TO DO - From the listing below, copy out every line between the one containing "## Task 1: Provision a resource group" and the one containing "- **Subscription**: Select", both of those lines included.

(Saved entries)
Segment Open

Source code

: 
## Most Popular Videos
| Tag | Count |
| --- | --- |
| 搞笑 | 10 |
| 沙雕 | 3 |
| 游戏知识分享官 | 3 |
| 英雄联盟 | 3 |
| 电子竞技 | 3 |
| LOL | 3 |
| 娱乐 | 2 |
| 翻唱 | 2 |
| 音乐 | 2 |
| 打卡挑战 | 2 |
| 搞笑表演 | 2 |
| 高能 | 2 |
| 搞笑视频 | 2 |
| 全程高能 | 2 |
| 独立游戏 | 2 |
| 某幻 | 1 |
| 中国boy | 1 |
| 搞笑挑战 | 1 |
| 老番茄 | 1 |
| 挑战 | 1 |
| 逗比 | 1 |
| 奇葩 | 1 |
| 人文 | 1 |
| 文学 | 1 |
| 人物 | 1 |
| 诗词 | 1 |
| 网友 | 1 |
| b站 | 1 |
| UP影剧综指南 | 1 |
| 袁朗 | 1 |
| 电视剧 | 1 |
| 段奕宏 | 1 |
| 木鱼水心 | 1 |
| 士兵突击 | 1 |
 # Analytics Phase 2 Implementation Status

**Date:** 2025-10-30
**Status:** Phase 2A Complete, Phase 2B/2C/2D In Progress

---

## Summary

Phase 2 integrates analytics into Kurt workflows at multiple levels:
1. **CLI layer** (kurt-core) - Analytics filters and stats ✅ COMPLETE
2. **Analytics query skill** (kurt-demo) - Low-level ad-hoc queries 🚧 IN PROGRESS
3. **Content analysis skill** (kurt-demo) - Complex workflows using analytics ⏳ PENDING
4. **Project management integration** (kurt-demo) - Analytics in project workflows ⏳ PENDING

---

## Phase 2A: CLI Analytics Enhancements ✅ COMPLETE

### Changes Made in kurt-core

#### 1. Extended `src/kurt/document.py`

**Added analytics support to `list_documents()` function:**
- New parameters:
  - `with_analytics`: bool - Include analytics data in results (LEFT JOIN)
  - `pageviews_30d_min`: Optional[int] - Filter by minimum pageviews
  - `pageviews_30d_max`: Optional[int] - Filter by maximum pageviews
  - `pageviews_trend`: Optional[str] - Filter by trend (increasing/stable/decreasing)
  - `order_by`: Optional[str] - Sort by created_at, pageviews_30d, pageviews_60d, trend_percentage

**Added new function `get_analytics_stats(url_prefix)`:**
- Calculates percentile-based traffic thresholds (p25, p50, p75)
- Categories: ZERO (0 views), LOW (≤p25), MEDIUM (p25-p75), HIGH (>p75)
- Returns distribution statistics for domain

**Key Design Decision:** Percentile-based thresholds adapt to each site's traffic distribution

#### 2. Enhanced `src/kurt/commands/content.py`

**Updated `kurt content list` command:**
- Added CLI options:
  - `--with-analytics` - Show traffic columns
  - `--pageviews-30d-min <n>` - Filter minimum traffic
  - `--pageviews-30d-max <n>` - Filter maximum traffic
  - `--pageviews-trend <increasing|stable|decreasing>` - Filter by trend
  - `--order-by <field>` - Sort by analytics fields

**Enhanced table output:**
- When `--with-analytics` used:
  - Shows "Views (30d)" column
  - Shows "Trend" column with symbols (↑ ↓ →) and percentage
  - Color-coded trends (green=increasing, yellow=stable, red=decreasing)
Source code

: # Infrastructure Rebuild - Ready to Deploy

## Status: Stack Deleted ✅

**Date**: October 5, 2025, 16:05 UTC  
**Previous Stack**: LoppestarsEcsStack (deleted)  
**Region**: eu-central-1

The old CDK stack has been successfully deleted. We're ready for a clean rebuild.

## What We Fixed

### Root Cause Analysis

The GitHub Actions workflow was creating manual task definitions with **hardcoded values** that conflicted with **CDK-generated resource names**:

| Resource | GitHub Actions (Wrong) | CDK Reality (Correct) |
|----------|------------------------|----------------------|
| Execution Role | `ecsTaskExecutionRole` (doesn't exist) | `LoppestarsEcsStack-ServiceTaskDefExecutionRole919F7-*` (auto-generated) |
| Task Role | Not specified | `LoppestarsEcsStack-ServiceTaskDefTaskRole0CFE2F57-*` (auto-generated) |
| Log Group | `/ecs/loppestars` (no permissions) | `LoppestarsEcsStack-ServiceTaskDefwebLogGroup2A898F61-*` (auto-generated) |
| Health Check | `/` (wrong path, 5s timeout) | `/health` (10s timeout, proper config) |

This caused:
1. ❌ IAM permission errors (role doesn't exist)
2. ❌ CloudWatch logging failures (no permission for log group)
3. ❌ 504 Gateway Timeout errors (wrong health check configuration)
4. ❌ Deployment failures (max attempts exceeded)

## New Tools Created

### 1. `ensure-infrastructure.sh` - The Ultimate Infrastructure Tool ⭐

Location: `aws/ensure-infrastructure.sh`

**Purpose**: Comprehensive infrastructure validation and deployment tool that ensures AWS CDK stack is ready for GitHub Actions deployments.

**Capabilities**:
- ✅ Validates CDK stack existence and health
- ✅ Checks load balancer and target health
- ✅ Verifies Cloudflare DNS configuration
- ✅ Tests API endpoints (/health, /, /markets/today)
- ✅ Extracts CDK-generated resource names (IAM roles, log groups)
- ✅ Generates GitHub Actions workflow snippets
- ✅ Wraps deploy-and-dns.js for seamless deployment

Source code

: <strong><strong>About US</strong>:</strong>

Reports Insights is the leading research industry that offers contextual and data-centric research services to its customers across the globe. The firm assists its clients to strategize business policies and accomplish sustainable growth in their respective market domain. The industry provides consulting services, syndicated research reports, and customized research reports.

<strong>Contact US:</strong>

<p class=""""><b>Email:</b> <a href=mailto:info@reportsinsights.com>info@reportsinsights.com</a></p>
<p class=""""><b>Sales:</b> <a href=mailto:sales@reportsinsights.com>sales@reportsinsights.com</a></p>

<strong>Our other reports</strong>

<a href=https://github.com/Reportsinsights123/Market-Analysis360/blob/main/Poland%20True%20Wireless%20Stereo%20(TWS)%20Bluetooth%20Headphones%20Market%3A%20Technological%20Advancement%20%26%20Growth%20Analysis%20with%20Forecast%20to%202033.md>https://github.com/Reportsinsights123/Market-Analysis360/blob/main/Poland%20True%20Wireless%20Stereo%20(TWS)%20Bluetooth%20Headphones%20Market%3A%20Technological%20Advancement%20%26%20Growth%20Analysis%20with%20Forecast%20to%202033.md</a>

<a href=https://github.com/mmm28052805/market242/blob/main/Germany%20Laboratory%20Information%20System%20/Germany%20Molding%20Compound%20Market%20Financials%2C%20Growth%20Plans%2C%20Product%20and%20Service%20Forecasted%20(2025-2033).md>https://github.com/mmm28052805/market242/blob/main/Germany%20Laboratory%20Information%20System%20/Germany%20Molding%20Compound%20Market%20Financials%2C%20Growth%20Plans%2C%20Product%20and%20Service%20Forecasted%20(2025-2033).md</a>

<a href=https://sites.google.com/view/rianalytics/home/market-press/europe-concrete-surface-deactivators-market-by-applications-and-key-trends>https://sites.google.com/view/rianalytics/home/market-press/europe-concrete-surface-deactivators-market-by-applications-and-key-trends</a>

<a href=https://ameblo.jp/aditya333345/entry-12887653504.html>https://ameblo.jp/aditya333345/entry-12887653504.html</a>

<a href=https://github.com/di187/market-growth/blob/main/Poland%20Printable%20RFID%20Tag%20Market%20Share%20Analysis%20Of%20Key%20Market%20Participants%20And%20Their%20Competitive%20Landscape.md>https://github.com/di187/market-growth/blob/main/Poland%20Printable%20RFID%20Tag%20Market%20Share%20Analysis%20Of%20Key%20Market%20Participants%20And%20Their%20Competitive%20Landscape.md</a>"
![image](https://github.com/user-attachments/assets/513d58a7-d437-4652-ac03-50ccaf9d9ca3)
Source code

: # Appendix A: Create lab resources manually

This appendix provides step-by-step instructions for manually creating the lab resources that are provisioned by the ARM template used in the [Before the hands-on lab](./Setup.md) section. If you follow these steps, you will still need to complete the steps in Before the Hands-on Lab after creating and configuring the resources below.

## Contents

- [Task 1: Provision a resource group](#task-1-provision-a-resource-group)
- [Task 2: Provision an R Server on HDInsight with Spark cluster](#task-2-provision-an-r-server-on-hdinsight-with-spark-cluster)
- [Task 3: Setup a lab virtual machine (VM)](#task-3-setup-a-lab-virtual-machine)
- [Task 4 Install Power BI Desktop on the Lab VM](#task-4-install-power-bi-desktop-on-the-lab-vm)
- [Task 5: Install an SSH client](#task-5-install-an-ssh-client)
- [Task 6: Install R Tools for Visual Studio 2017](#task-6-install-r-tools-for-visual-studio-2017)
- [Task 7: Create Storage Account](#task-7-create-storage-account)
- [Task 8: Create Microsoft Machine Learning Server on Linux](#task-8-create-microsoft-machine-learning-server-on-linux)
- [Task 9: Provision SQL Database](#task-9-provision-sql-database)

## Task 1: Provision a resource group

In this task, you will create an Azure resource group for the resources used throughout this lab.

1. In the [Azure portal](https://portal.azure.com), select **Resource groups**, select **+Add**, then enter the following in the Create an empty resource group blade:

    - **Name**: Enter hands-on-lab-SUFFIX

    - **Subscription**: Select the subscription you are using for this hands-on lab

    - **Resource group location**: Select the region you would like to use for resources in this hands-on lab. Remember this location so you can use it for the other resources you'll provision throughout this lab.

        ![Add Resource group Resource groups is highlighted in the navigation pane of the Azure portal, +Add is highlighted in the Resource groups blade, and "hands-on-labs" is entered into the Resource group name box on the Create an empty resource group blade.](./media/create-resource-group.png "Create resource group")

Segment Closed

EXERCISE OUTPUT -
## Task 1: Provision a resource group

In this task, you will create an Azure resource group for the resources used throughout this lab.

1. In the [Azure portal](https://portal.azure.com), select **Resource groups**, select **+Add**, then enter the following in the Create an empty resource group blade:

    - **Name**: Enter hands-on-lab-SUFFIX

    - **Subscription**: Select the subscription you are using for this hands-on lab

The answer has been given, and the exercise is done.